Three Black women who occasionally sit at the same lunch table at work are thrown together and become fast friends when their male colleague is murdered.
Venus McGee, Draya Carter, and Jackie Benson are all strong women who are leaders within their separate departments at Baltimore-based Billings Croft Construction, yet they couldn't be more different from one another. Venus is known as a calm and in-control senior project manager who has been passed over for promotions in favor of Rufus, an incompetent, petty, womanizing jerk; she holds herself accountable for every small choice she makes so that it does not reflect poorly on her father, a city councilman. Draya has a much different reputation: She asks no forgiveness for having slept her way into a job as the company's fiscal director, and she wields her sexuality as a tool to help get what she wants.

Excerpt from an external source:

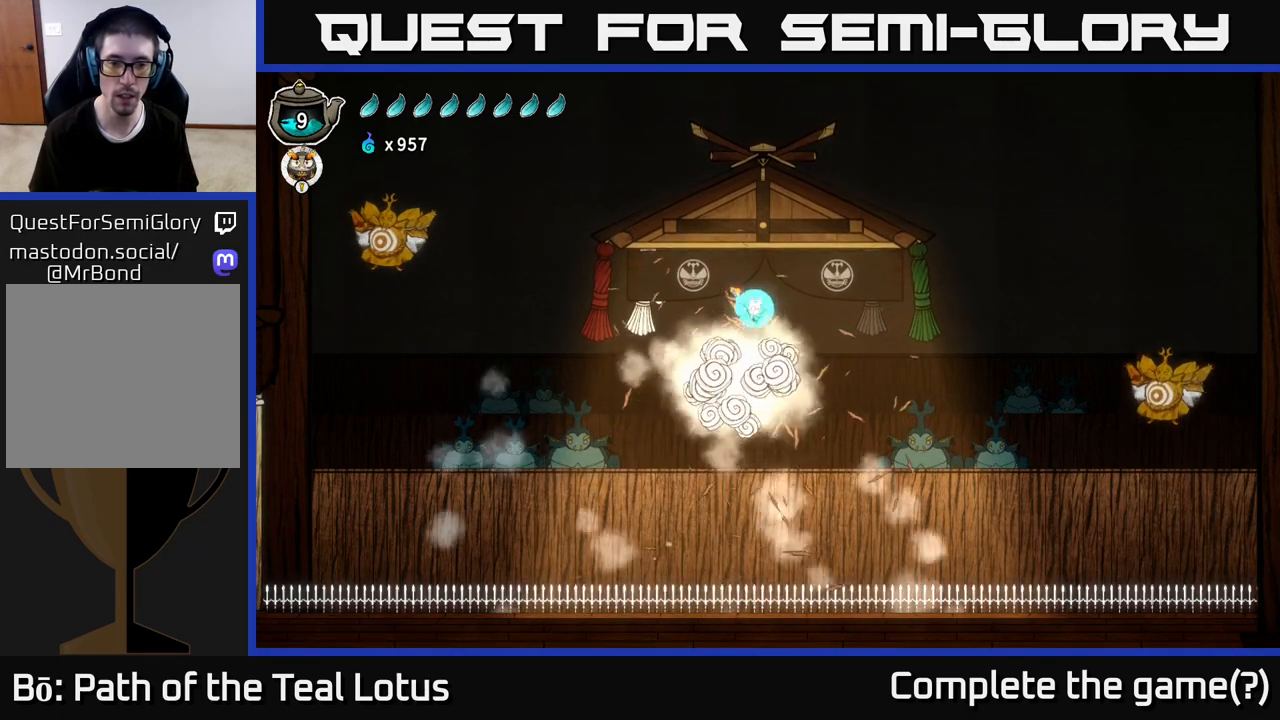
{"buttons": ["A"], "left_stick": "center", "right_stick": "center", "events": [[83, "X", "up"], [150, "left_stick", "center"], [167, "A", "down"]]}
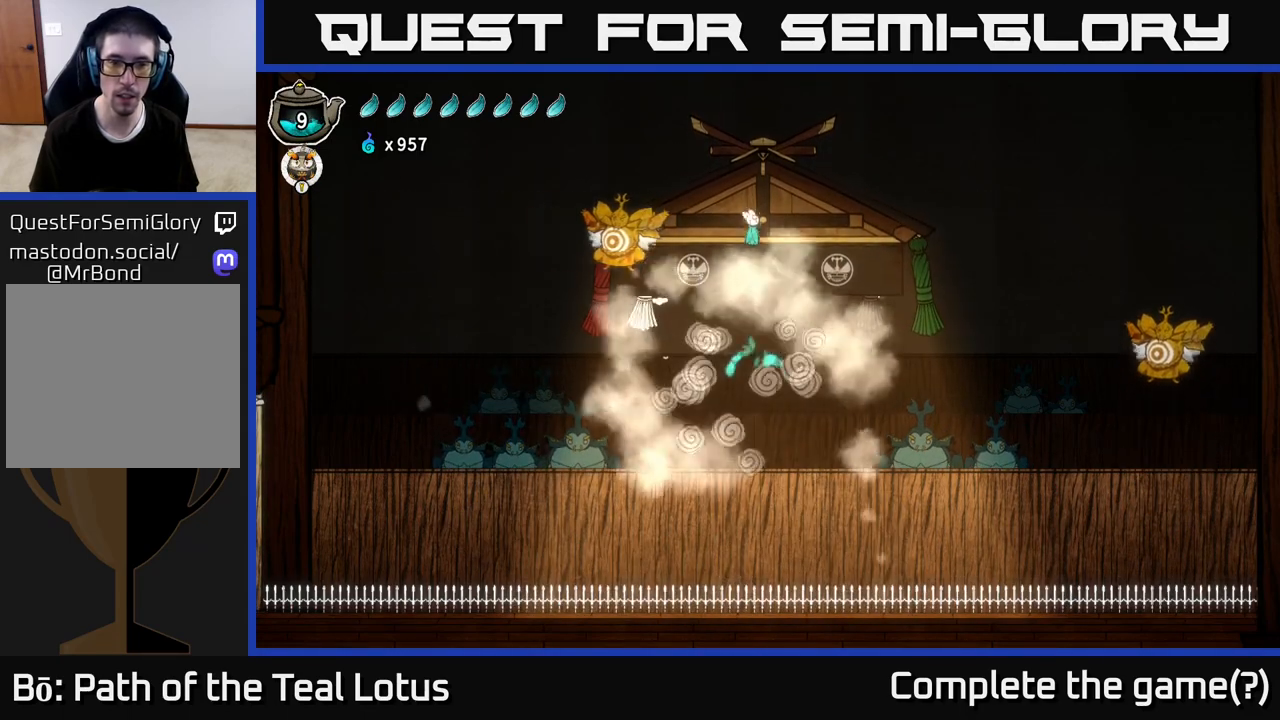
{"buttons": [], "left_stick": "right", "right_stick": "center", "events": [[50, "left_stick", "down"], [133, "X", "down"], [150, "A", "up"], [217, "left_stick", "right"], [283, "X", "up"]]}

Jackie, the third in the group, is the facilities manager at the firm’s building, a hard worker who is quick to defend boundaries and struggles with loneliness after her family shunned her for being a lesbian. When Venus gets into an argument with Rufus at the office Christmas party, the three woman head back to Venus’ apartment to commiserate on his extreme unpleasantness. The next morning, Rufus summons Draya frantically to his house for work help and she arrives to find him dead. As a Black woman in Baltimore, she does not trust what the police will do to her if she reports Rufus’ murder, so she calls Venus. What follows are a wild few weeks as the women try to protect themselves from the police investigation, figure out who murdered Rufus, and work through their opinions on potential, current, and former lovers as they become not only fast friends, but also family. This is Homicide: Life on the Streets meets 9 to 5 meets Bridgerton in a story that screams to become a TV series.
Part thriller and part mystery, this delightful story of friendship also celebrates sex, love, and family.